Même si le caractère addictif du Δ9-THC chez l’homme est âprement discuté, certains protocoles comportementaux chez l’animal dévoilent une dépendance aux substances cannabinoïdes et un phénomène de sevrage (Mackie, 2005). Parallèlement, de nombreuses études ont démontré un lien entre les endocannabinoïdes et l’addiction aux autres drogues. Ainsi, il existe une relation réciproque entre les cannabinoïdes et les opioïdes : le blocage de CB1 ou son élimination génétique atténue les effets sur le renforcement lié aux opioïdes. Des interactions avec les circuits de l’héroïne, de la nicotine et de l’alcool ont été décrites, l’activité de CB1 renforçant en général le caractère addictif de ces substances.

4.7.6 Prise de nourriture

Chez l’homme, l’effet appétant de la consommation de cannabis est bien connue. Chez l’animal, le blocage de l’activité de CB1 induit une diminution de la prise de nourriture et une perte de poids, surtout chez les animaux rendus obèses par un régime spécifique (Mackie, 2005). Cet effet

semble médié par des effets périphériques au niveau du métabolisme des graisses dans les adipocytes, favorisant la lipolyse (Jbilo et al., 2005).
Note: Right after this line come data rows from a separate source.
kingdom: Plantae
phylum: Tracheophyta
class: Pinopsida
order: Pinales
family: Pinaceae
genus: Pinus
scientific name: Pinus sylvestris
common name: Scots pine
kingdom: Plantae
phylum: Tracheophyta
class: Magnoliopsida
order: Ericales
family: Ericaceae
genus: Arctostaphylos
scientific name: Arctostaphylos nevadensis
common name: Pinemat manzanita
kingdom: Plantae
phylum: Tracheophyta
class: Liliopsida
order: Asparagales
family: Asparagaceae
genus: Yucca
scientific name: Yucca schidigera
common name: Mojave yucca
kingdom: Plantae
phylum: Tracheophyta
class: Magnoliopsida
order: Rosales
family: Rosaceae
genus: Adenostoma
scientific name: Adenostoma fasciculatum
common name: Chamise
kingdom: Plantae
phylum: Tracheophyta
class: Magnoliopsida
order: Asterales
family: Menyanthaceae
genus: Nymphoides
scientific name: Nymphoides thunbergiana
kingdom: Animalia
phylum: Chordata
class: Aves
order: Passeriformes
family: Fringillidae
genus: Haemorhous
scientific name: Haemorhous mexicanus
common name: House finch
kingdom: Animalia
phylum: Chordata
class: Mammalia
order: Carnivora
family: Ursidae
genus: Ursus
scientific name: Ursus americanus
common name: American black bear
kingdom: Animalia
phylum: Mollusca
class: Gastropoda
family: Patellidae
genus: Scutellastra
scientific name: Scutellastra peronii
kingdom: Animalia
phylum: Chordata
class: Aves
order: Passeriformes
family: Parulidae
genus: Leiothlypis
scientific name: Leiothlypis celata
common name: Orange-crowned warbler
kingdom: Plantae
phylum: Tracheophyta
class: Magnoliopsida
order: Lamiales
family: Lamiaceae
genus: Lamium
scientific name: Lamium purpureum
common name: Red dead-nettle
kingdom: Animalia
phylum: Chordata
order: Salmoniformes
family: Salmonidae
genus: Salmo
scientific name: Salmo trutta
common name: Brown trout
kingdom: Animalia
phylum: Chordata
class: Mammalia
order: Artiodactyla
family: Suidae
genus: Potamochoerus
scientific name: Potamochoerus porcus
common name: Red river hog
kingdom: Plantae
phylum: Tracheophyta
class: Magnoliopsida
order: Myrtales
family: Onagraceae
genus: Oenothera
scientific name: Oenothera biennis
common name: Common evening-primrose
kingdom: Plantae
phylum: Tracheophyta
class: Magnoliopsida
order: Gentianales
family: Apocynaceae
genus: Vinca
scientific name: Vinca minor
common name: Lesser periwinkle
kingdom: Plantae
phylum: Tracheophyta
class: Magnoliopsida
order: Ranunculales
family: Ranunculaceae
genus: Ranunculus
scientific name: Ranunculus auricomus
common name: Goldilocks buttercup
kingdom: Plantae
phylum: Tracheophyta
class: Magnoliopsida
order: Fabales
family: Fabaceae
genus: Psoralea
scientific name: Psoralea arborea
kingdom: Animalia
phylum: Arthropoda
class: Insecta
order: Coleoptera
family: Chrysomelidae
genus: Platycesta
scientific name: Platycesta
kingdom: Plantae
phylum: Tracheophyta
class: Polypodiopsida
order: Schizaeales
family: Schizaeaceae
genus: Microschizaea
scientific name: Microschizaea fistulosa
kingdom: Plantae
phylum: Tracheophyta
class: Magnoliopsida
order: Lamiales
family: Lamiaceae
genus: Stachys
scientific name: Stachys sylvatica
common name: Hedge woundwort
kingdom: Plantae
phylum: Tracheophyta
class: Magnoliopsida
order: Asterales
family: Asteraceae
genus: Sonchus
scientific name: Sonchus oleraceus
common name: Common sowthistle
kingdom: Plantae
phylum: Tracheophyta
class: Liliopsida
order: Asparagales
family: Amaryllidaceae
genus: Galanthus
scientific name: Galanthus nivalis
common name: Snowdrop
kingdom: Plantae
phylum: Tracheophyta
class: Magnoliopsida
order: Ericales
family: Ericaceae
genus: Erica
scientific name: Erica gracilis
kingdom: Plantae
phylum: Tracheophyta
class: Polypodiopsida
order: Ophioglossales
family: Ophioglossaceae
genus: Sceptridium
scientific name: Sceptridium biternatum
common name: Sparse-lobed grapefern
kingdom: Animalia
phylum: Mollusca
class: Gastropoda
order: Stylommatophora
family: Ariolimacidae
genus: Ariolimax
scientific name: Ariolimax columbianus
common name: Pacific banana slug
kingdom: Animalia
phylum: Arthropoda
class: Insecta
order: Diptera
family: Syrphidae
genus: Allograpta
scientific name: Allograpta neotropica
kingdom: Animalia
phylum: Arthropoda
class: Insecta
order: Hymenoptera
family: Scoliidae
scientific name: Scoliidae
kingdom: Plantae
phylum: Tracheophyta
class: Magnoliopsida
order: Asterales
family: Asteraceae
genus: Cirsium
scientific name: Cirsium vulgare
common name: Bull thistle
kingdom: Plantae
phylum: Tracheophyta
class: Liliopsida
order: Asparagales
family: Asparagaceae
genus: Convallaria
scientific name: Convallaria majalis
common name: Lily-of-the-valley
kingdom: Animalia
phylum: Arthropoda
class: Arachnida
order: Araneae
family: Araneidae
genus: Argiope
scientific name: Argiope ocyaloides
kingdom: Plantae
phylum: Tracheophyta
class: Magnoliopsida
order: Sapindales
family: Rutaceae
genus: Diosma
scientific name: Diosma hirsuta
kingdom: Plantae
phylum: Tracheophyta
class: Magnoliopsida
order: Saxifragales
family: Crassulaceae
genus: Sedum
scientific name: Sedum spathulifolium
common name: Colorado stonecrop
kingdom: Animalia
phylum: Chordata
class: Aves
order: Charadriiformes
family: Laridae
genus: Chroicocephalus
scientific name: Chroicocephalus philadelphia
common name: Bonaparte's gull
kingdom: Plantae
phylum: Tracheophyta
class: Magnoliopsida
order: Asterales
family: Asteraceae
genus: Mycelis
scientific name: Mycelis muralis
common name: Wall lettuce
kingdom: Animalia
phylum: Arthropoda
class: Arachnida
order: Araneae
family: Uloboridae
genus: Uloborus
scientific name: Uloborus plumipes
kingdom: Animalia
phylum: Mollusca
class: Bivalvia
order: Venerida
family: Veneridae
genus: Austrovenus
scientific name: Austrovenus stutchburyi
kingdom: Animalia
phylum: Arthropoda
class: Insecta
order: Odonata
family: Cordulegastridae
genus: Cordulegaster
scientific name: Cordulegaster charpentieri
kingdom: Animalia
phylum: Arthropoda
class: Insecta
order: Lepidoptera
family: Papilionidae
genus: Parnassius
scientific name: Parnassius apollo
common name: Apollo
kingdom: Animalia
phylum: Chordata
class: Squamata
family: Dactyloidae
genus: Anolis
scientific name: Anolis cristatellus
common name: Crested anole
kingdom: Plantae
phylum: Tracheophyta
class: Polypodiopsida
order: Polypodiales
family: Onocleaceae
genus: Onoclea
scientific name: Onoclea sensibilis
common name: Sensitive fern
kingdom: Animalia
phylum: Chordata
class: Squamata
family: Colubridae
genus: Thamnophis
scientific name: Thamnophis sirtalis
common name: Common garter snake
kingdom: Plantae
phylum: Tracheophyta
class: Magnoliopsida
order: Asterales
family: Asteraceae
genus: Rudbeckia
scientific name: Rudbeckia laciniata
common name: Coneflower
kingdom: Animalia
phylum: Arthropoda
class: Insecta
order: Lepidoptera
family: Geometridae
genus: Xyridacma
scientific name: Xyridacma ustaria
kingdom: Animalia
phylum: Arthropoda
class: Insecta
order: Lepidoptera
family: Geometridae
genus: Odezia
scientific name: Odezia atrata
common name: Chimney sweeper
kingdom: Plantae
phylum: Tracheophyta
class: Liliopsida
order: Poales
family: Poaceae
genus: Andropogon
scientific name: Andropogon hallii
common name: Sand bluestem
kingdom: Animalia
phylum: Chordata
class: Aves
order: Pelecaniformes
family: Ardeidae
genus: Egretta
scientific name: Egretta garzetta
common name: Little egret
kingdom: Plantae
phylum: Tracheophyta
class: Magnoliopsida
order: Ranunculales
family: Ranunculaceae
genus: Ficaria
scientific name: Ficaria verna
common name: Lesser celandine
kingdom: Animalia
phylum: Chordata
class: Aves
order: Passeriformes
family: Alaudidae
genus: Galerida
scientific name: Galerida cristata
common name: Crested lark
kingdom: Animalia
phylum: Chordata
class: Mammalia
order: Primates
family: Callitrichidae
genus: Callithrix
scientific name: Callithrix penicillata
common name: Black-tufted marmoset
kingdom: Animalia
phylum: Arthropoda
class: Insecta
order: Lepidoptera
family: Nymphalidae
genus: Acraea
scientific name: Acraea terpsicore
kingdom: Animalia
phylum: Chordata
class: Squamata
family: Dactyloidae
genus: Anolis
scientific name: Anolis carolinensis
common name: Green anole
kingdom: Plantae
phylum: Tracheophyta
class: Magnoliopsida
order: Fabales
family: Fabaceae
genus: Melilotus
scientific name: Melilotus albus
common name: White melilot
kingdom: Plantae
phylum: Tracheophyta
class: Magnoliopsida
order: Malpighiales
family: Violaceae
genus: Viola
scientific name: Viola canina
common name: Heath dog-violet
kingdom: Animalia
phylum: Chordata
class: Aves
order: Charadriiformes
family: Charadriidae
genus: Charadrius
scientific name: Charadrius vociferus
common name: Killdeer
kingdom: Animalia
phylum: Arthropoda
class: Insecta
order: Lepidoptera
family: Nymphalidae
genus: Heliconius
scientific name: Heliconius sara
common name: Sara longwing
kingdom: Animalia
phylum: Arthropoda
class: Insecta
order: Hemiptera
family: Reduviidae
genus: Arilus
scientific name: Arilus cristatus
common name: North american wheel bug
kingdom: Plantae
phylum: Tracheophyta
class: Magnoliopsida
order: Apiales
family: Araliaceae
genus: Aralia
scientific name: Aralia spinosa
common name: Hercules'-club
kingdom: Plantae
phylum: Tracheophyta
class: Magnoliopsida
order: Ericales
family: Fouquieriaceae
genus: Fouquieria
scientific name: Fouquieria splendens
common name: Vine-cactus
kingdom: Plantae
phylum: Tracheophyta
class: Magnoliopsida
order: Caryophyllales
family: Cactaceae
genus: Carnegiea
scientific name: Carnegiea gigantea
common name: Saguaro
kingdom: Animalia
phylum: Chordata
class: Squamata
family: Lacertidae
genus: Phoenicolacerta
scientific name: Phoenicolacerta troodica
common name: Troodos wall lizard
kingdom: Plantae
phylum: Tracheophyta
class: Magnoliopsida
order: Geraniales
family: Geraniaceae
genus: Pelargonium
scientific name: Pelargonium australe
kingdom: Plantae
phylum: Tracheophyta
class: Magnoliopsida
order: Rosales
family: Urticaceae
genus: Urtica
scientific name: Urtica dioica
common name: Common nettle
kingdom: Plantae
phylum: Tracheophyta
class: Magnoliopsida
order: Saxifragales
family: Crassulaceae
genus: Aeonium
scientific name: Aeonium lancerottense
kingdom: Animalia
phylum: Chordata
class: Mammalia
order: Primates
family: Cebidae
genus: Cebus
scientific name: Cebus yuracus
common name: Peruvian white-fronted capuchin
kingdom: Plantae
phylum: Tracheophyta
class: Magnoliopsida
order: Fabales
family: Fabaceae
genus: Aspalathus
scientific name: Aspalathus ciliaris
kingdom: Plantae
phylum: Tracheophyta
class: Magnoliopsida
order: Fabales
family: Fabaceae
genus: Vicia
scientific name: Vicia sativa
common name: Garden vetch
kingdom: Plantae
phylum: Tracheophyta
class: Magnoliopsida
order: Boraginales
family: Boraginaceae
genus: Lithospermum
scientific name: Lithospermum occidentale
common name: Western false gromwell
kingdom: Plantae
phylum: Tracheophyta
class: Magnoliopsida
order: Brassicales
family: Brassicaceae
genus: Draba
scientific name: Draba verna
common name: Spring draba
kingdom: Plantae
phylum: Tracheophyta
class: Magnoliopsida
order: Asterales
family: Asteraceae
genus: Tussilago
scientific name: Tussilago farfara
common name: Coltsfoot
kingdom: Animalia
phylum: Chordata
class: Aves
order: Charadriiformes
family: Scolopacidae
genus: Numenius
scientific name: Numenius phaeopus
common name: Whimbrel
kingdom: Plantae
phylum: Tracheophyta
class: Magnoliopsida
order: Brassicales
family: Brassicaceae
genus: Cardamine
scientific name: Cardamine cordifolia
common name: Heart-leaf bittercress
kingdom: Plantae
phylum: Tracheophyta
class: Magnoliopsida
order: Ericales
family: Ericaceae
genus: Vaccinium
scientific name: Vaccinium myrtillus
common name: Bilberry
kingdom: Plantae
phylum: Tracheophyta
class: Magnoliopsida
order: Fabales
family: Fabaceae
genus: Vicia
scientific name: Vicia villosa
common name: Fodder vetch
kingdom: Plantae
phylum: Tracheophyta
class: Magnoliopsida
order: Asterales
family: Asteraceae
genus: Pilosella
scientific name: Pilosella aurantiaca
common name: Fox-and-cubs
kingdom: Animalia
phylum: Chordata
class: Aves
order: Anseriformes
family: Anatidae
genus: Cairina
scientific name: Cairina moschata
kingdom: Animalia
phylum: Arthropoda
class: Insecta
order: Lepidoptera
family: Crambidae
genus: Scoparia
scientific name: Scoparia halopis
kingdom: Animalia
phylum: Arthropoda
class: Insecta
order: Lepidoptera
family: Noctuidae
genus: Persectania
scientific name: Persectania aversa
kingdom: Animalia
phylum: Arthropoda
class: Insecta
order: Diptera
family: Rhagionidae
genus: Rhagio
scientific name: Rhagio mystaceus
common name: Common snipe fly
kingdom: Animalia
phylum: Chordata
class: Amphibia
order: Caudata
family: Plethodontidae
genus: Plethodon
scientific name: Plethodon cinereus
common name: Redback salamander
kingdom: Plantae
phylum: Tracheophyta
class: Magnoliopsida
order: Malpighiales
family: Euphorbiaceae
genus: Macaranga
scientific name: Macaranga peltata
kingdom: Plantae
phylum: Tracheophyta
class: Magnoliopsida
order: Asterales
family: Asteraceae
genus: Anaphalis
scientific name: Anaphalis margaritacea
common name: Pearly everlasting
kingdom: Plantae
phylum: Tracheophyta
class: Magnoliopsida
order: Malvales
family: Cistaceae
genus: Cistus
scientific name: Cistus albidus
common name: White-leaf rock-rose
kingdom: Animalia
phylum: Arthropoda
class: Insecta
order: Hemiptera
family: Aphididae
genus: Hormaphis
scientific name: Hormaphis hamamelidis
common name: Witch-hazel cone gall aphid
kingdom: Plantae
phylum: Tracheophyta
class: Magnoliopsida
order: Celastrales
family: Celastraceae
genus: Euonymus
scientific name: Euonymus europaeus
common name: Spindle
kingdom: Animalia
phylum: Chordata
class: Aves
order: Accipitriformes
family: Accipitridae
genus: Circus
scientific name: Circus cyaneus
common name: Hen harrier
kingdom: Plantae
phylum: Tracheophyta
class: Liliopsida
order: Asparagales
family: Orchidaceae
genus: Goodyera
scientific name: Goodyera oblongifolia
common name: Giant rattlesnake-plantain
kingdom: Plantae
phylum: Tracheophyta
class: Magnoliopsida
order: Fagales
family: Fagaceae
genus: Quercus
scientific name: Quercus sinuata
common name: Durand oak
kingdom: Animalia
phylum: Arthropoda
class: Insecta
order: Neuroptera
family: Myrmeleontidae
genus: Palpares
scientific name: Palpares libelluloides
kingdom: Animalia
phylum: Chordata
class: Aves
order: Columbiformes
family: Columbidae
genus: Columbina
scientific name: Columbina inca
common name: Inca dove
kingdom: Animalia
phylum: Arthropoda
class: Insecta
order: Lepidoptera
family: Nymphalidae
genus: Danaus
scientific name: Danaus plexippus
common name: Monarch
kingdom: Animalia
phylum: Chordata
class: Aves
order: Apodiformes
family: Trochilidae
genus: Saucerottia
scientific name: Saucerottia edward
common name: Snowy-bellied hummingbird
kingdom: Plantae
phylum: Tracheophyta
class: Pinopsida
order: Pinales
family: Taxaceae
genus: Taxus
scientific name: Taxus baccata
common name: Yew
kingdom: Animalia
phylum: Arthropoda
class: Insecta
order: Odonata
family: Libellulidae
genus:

Ceci peut sembler anecdotique, mais l’antagoniste/agoniste inverse SR141716A (nom générique : Rimonabant, nom commercial : Accomplia) qui bloque l’activité de CB1 est actuellement sur le point d’être mis sur le marché par Sanofi-Aventis. La première indication est le traitement de l’obésité et le Rimonabant constituera le premier médicament à cibler spécifiquement le récepteur CB1 (exceptions faites des utilisations médicales du cannabis et de ses dérivés). Les essais cliniques sont achevés et les résultats publiés sont prometteurs (Van Gaal et al., 2005).